Thanks to the Marines who put their lives on the line for us.


----------



## frustratedearthmother (Nov 10, 2015)

So sorry for your loss, Baymule.  

My step-son did a tour in Iraq and another one in Afghanistan.  God bless the Marines!


----------



## Baymule (Nov 10, 2015)

My brother was a Marine until the day he died. He was very active in his local Marine League and headed up the Toys for Tots in his area. When he died, his wife was unable to cope, my brother's beloved Marine League took over and made all the memorial arrangements. They did the whole service, all she had to do was show up. What an outpouring of love and support.


----------



## OneFineAcre (Nov 10, 2015)

BlessedWithGoats said:


> Thank you all for your service! And Blessed Birthday to our Marine Corps!


----------



## Ferguson K (Nov 10, 2015)

A good majority of my family and friends are either veterans, or married to a veteran. These next two days always hit close to home. 
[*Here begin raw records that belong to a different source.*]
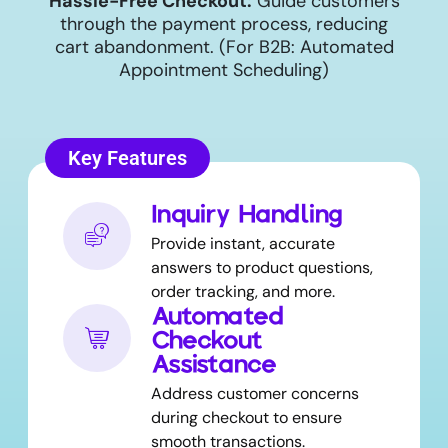
Hassle-Free Checkout:
Guide customers
through the payment process, reducing
cart abandonment. (For B2B: Automated
Appointment Scheduling)
Key Features
Inquiry Handling
Provide instant, accurate
answers to product questions,
order tracking, and more.
Automated
Checkout
Assistance
Address customer concerns
during checkout to ensure
smooth transactions.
Cooked my husband a huge supper. He hasn't come in from playing outside yet. Guess he likes his heart cold.












( I cooked heart. JUST so we're clear. LOL)


----------



## goatgurl (Nov 10, 2015)

my 'former' is a viet nam era marine too.  they are a breed unto themselves.  God bless 'em all!


----------



## Latestarter (Nov 11, 2015)

A day late Happy Birthday to all present and former Grunts... From a retired squid! 

Hope all you vets are gonna go take advantage of the freebees offered today. I intend to eat all my meals outy today and get a haircut to boot. Thanks to all vets for their service.


----------



## Ferguson K (Nov 11, 2015)

We were gonna go to golden corral. Neither one of us have our ids on us and its not worth the wait to me.


----------



## greybeard (Nov 11, 2015)

<-----1969-1973
I'm the guy in the window with the 50 cal.


----------



## Bossroo (Nov 12, 2015)

My Dad was a sarge in the Army in charge of machine guns.  2 of my Uncles died in WW2.  My father in law was in the Navy in WW2.    Thank you ALL  for your service.


----------



## HomesteaderWife (Dec 6, 2015)

My husband served in the Marine Corps, and my best friend is still serving now (stationed in WV). My friend was formerly GoatWalker on BYC a few years ago before boot camp!

Late response here but happy birthday USMC! Thank you to all the Marines out there (and other military branches as well).


----------